▽

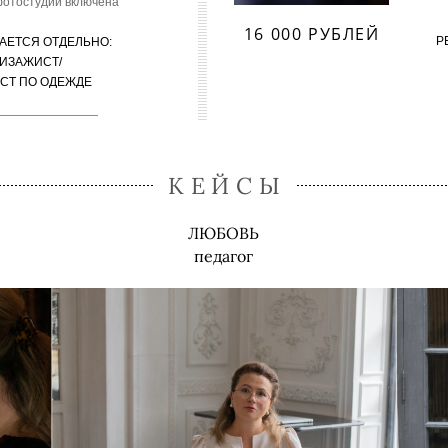
фотостудии включена
16 000 РУБЛЕЙ
Р
АЕТСЯ ОТДЕЛЬНО:
ИЗАЖИСТ/
СТ ПО ОДЕЖДЕ
КЕЙСЫ
ЛЮБОВЬ
педагог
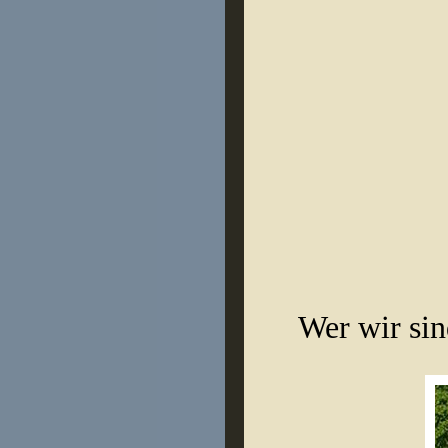
Wer wir sin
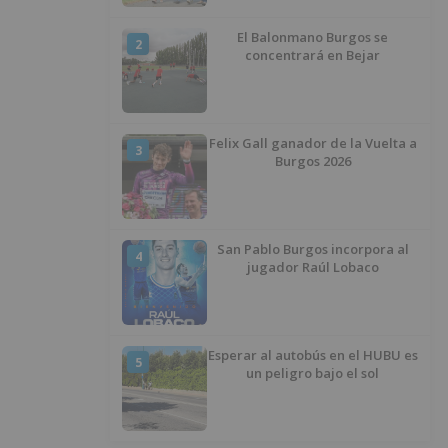
El Balonmano Burgos se
2
concentrará en Bejar
Felix Gall ganador de la Vuelta a
3
Burgos 2026
San Pablo Burgos incorpora al
4
jugador Raúl Lobaco
Esperar al autobús en el HUBU es
5
un peligro bajo el sol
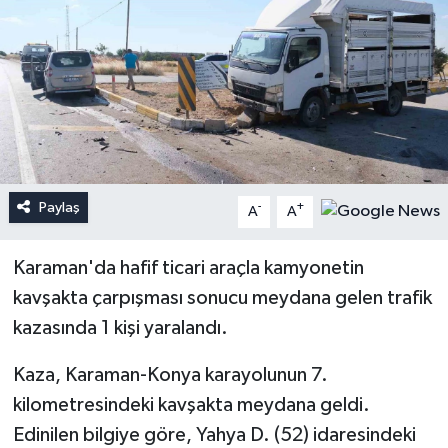
Paylaş
-
+
A
A
Karaman'da hafif ticari araçla kamyonetin
kavşakta çarpışması sonucu meydana gelen trafik
kazasında 1 kişi yaralandı.
Kaza, Karaman-Konya karayolunun 7.
kilometresindeki kavşakta meydana geldi.
Edinilen bilgiye göre, Yahya D. (52) idaresindeki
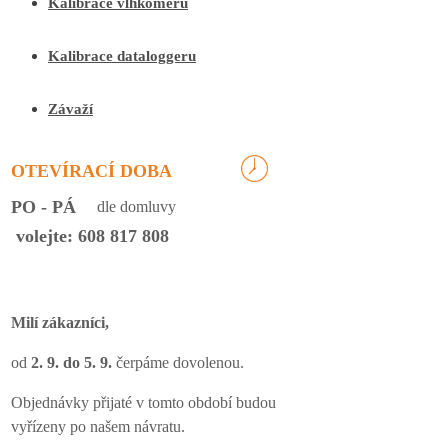
Kalibrace vlhkoměrů
Kalibrace dataloggeru
Závaží
OTEVÍRACÍ DOBA
PO - PÁ
dle domluvy
volejte: 608 817 808
Milí zákazníci,
od
2. 9. do 5. 9.
čerpáme dovolenou.
Objednávky přijaté v tomto období budou
vyřízeny po našem návratu.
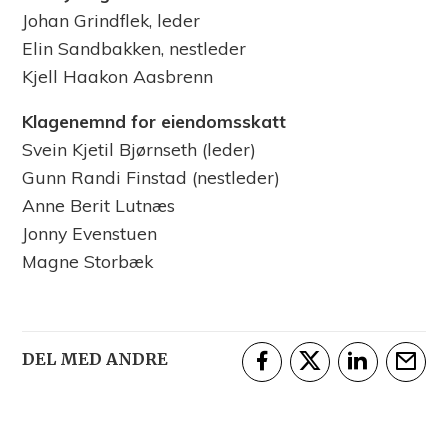
Johan Grindflek, leder
Elin Sandbakken, nestleder
Kjell Haakon Aasbrenn
Klagenemnd for eiendomsskatt
Svein Kjetil Bjørnseth (leder)
Gunn Randi Finstad (nestleder)
Anne Berit Lutnæs
Jonny Evenstuen
Magne Storbæk
DEL MED ANDRE
Del på Facebook
Del på Twitter
Del på Linke
Tips e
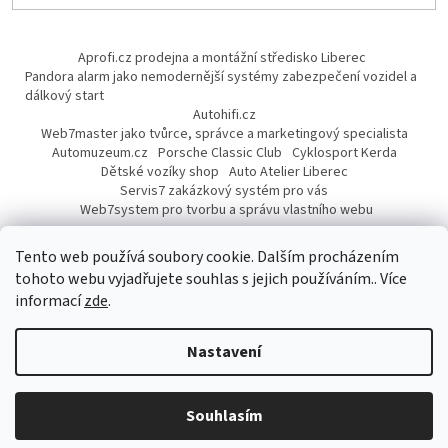
Aprofi.cz prodejna a montážní středisko Liberec
Pandora alarm jako nemodernější systémy zabezpečení vozidel a
dálkový start
Autohifi.cz
Web7master jako tvůrce, správce a marketingový specialista
Automuzeum.cz
Porsche Classic Club
Cyklosport Kerda
Dětské vozíky shop
Auto Atelier Liberec
Servis7 zakázkový systém pro vás
Web7system pro tvorbu a správu vlastního webu
Dárek
Tento web používá soubory cookie. Dalším procházením
tohoto webu vyjadřujete souhlas s jejich používáním.. Více
informací
zde
.
Vytvořil Shoptet
Nastavení
Copyright 2026
AUTOPROFI CZ
. Všechna práva vyhrazena.
Upravit
Souhlasím
nastavení cookies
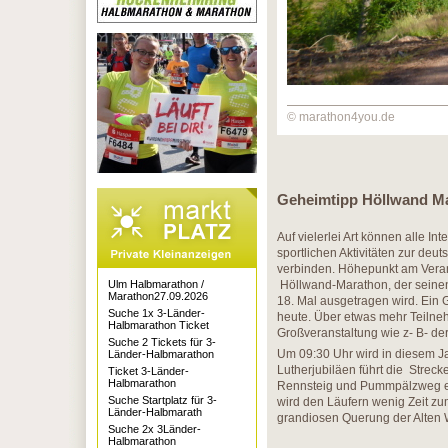
© marathon4you.de
Geheimtipp Höllwand M
Auf vielerlei Art können alle In
sportlichen Aktivitäten zur de
verbinden. Höhepunkt am Veran
Ulm Halbmarathon /
Höllwand-Marathon, der seinen
Marathon27.09.2026
18. Mal ausgetragen wird. Ein G
Suche 1x 3-Länder-
heute. Über etwas mehr Teilne
Halbmarathon Ticket
Großveranstaltung wie z- B- de
Suche 2 Tickets für 3-
Um 09:30 Uhr wird in diesem Ja
Länder-Halbmarathon
Lutherjubiläen führt die Strec
Ticket 3-Länder-
Halbmarathon
Rennsteig und Pummpälzweg en
Suche Startplatz für 3-
wird den Läufern wenig Zeit zu
Länder-Halbmarath
grandiosen Querung der Alten W
Suche 2x 3Länder-
Halbmarathon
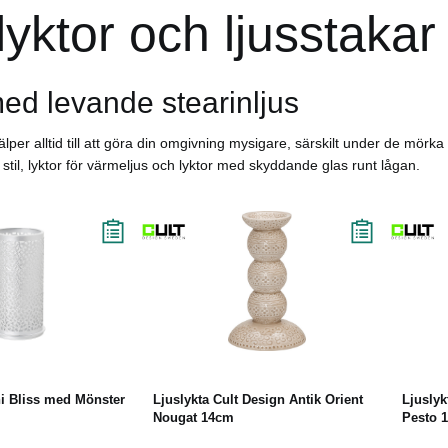
lyktor och ljusstakar
ed levande stearinljus
älper alltid till att göra din omgivning mysigare, särskilt under de mör
 stil, lyktor för värmeljus och lyktor med skyddande glas runt lågan.
äs mer
Köp
Läs mer
ni Bliss med Mönster
Ljuslykta Cult Design Antik Orient
Ljuslyk
Nougat 14cm
Pesto 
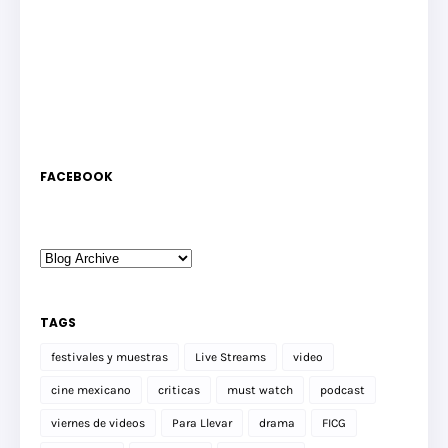
FACEBOOK
TAGS
festivales y muestras
Live Streams
video
cine mexicano
criticas
must watch
podcast
viernes de videos
Para Llevar
drama
FICG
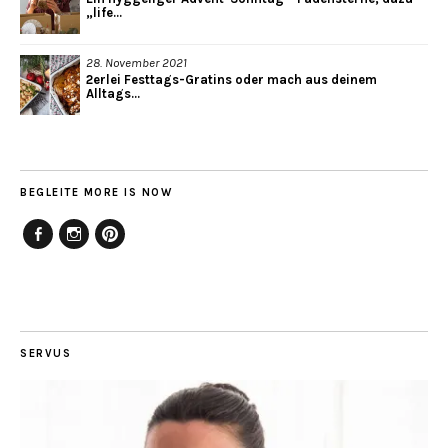
„life...
28. November 2021
2erlei Festtags-Gratins oder mach aus deinem
Alltags...
BEGLEITE MORE IS NOW
Facebook
Instagram
Pinterest
SERVUS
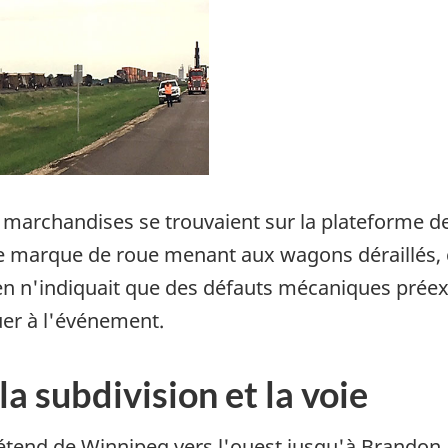
rchandises se trouvaient sur la plateforme de 
ne marque de roue menant aux wagons déraillés,
n n'indiquait que des défauts mécaniques préexi
buer à l'événement.
a subdivision et la voie
'étend de Winnipeg vers l'ouest jusqu'à Brandon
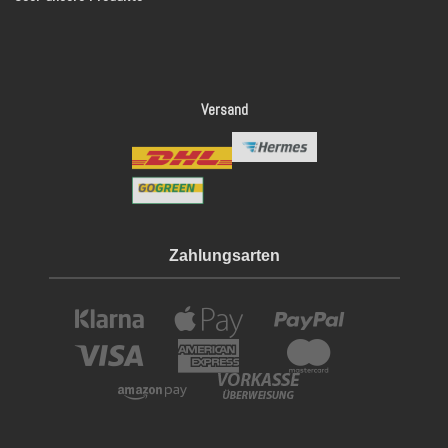
Versand
Zahlungsarten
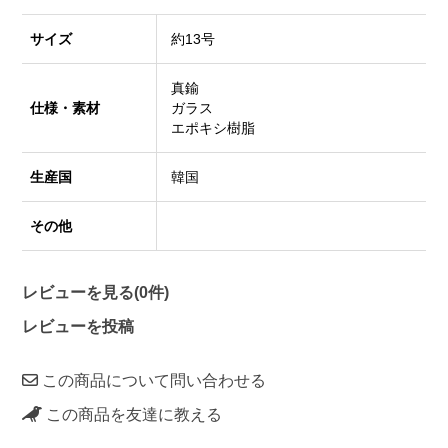
サイズ
約13号
真鍮
仕様・素材
ガラス
エポキシ樹脂
生産国
韓国
その他
レビューを見る(0件)
レビューを投稿
この商品について問い合わせる
この商品を友達に教える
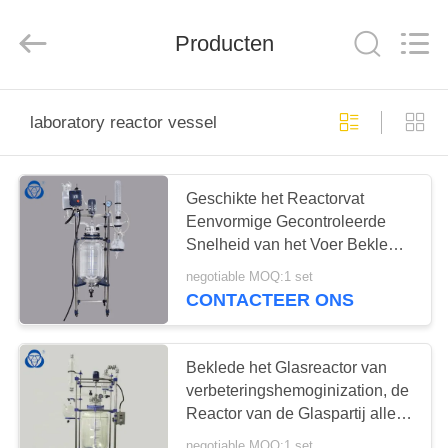
Sanjing
Chemglass
Co.,Ltd.
Producten
All
Rights
Reserved.
HUIS
laboratory reactor vessel
PRODUCTEN
Geschikte het Reactorvat
Eenvormige Gecontroleerde
OVER
Snelheid van het Voer Beklede
ONS
Glas
negotiable MOQ:1 set
CONTACTEER ONS
FABRIEK
TOCHT
Beklede het Glasreactor van
verbeteringshemoginization, de
Reactor van de Glaspartij allen
KWALITEITSCONTROLE
in Één Hulpmiddel
negotiable MOQ:1 set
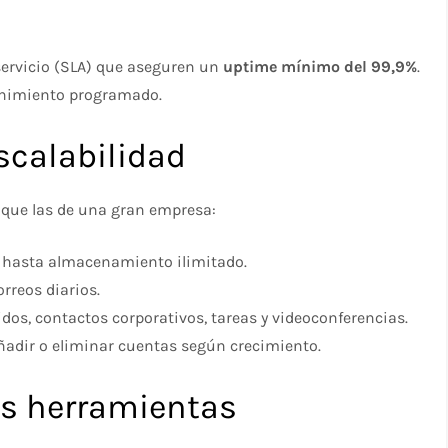
servicio (SLA) que aseguren un
uptime mínimo del 99,9%
.
tenimiento programado.
scalabilidad
que las de una gran empresa:
 hasta almacenamiento ilimitado.
rreos diarios.
os, contactos corporativos, tareas y videoconferencias.
añadir o eliminar cuentas según crecimiento.
ras herramientas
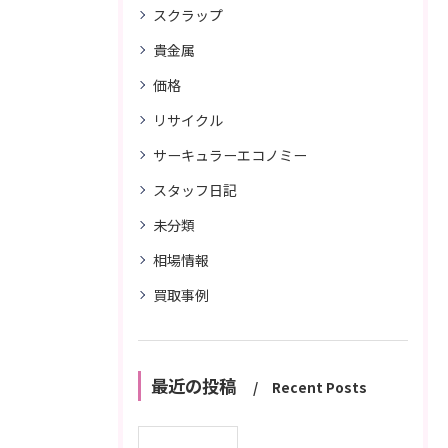
スクラップ
貴金属
価格
リサイクル
サーキュラーエコノミー
スタッフ日記
未分類
相場情報
買取事例
最近の投稿
Recent Posts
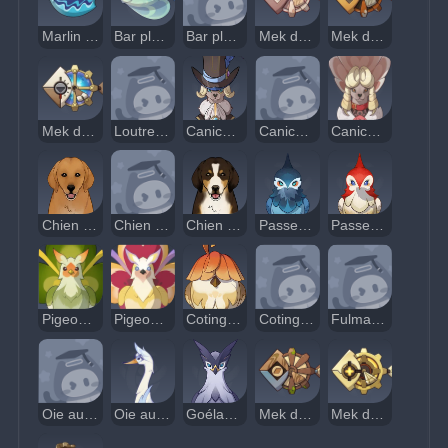
Marlin à hache de courant
Bar plumé ondulant
Bar plumé brûlant
Mek de maintenance : Contrôleur de l'environnement
Mek de maintenance : Nettoyeur aquatique
Mek de maintenance : Collecteur de platine
Loutre tranquille
Caniche gentilhomme
Caniche de garde
Caniche demoiselle
Chien de chasse ambre
Chien de chasse gris acier
Chien de chasse alezan
Passereau à huppe bleue
Passereau à huppe rouge
Pigeon rhipidure viride
Pigeon rhipidure magenta
Cotingidé rouge-marron
Cotingidé gris-bleu
Fulmar à huppe plate
Oie aux ailes sombres
Oie aux ailes enneigées
Goéland ichthyaète or-violet
Mek de maintenance : Configuration initiale
Mek de maintenance : Meneur doré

△

Reproduce every line of text in the material above word for word, from start to finish, leaving out the bracketed picture markers.

фотостудии включена
16 000 РУБЛЕЙ
Р
АЕТСЯ ОТДЕЛЬНО:
ИЗАЖИСТ/
СТ ПО ОДЕЖДЕ
КЕЙСЫ
ЛЮБОВЬ
педагог
Wer wir sin
El Balonmano Burgos se
2
concentrará en Bejar
Felix Gall ganador de la Vuelta a
3
Burgos 2026
San Pablo Burgos incorpora al
4
jugador Raúl Lobaco
Esperar al autobús en el HUBU es
5
un peligro bajo el sol
Paylaş
-
+
A
A
Karaman'da hafif ticari araçla kamyonetin
kavşakta çarpışması sonucu meydana gelen trafik
kazasında 1 kişi yaralandı.
Kaza, Karaman-Konya karayolunun 7.
kilometresindeki kavşakta meydana geldi.
Edinilen bilgiye göre, Yahya D. (52) idaresindeki
Kalibrace vlhkoměrů
Kalibrace dataloggeru
Závaží
OTEVÍRACÍ DOBA
PO - PÁ
dle domluvy
volejte: 608 817 808
Milí zákazníci,
od
2. 9. do 5. 9.
čerpáme dovolenou.
Objednávky přijaté v tomto období budou
vyřízeny po našem návratu.
Johan Grindflek, leder
Elin Sandbakken, nestleder
Kjell Haakon Aasbrenn
Klagenemnd for eiendomsskatt
Svein Kjetil Bjørnseth (leder)
Gunn Randi Finstad (nestleder)
Anne Berit Lutnæs
Jonny Evenstuen
Magne Storbæk
DEL MED ANDRE
Del på Facebook
Del på Twitter
Del på Linke
Tips e
Aprofi.cz prodejna a montážní středisko Liberec
Pandora alarm jako nemodernější systémy zabezpečení vozidel a
dálkový start
Autohifi.cz
Web7master jako tvůrce, správce a marketingový specialista
Automuzeum.cz
Porsche Classic Club
Cyklosport Kerda
Dětské vozíky shop
Auto Atelier Liberec
Servis7 zakázkový systém pro vás
Web7system pro tvorbu a správu vlastního webu
Dárek
Tento web používá soubory cookie. Dalším procházením
tohoto webu vyjadřujete souhlas s jejich používáním.. Více
informací
zde
.
Vytvořil Shoptet
Nastavení
Copyright 2026
AUTOPROFI CZ
. Všechna práva vyhrazena.
Upravit
Souhlasím
nastavení cookies
© marathon4you.de
Geheimtipp Höllwand M
Auf vielerlei Art können alle In
sportlichen Aktivitäten zur de
verbinden. Höhepunkt am Veran
Ulm Halbmarathon /
Höllwand-Marathon, der seinen
Marathon27.09.2026
18. Mal ausgetragen wird. Ein G
Suche 1x 3-Länder-
heute. Über etwas mehr Teilne
Halbmarathon Ticket
Großveranstaltung wie z- B- de
Suche 2 Tickets für 3-
Um 09:30 Uhr wird in diesem Ja
Länder-Halbmarathon
Lutherjubiläen führt die Strec
Ticket 3-Länder-
Halbmarathon
Rennsteig und Pummpälzweg en
Suche Startplatz für 3-
wird den Läufern wenig Zeit zu
Länder-Halbmarath
grandiosen Querung der Alten W
Suche 2x 3Länder-
Halbmarathon
lyktor och ljusstakar
ed levande stearinljus
älper alltid till att göra din omgivning mysigare, särskilt under de mör
 stil, lyktor för värmeljus och lyktor med skyddande glas runt lågan.
äs mer
Köp
Läs mer
ni Bliss med Mönster
Ljuslykta Cult Design Antik Orient
Ljuslyk
Nougat 14cm
Pesto 
FACEBOOK
TAGS
festivales y muestras
Live Streams
video
cine mexicano
criticas
must watch
podcast
viernes de videos
Para Llevar
drama
FICG
„life...
28. November 2021
2erlei Festtags-Gratins oder mach aus deinem
Alltags...
BEGLEITE MORE IS NOW
Facebook
Instagram
Pinterest
SERVUS
rchandises se trouvaient sur la plateforme de 
ne marque de roue menant aux wagons déraillés,
n n'indiquait que des défauts mécaniques préexi
buer à l'événement.
a subdivision et la voie
'étend de Winnipeg vers l'ouest jusqu'à Brandon
Versand
Zahlungsarten
サイズ
約13号
真鍮
仕様・素材
ガラス
エポキシ樹脂
生産国
韓国
その他
レビューを見る(0件)
レビューを投稿
この商品について問い合わせる
この商品を友達に教える
Sanjing
Chemglass
Co.,Ltd.
Producten
All
Rights
Reserved.
HUIS
laboratory reactor vessel
PRODUCTEN
Geschikte het Reactorvat
Eenvormige Gecontroleerde
OVER
Snelheid van het Voer Beklede
ONS
Glas
negotiable MOQ:1 set
CONTACTEER ONS
FABRIEK
TOCHT
Beklede het Glasreactor van
verbeteringshemoginization, de
Reactor van de Glaspartij allen
KWALITEITSCONTROLE
in Één Hulpmiddel
negotiable MOQ:1 set
servicio (SLA) que aseguren un
uptime mínimo del 99,9%
.
tenimiento programado.
scalabilidad
que las de una gran empresa:
 hasta almacenamiento ilimitado.
rreos diarios.
os, contactos corporativos, tareas y videoconferencias.
añadir o eliminar cuentas según crecimiento.
ras herramientas
スクラップ
貴金属
価格
リサイクル
サーキュラーエコノミー
スタッフ日記
未分類
相場情報
買取事例
最近の投稿
Recent Posts
Marlin à hache de courant
Bar plumé ondulant
Bar plumé brûlant
Mek de maintenance : Contrôleur de l'environnement
Mek de maintenance : Nettoyeur aquatique
Mek de maintenance : Collecteur de platine
Loutre tranquille
Caniche gentilhomme
Caniche de garde
Caniche demoiselle
Chien de chasse ambre
Chien de chasse gris acier
Chien de chasse alezan
Passereau à huppe bleue
Passereau à huppe rouge
Pigeon rhipidure viride
Pigeon rhipidure magenta
Cotingidé rouge-marron
Cotingidé gris-bleu
Fulmar à huppe plate
Oie aux ailes sombres
Oie aux ailes enneigées
Goéland ichthyaète or-violet
Mek de maintenance : Configuration initiale
Mek de maintenance : Meneur doré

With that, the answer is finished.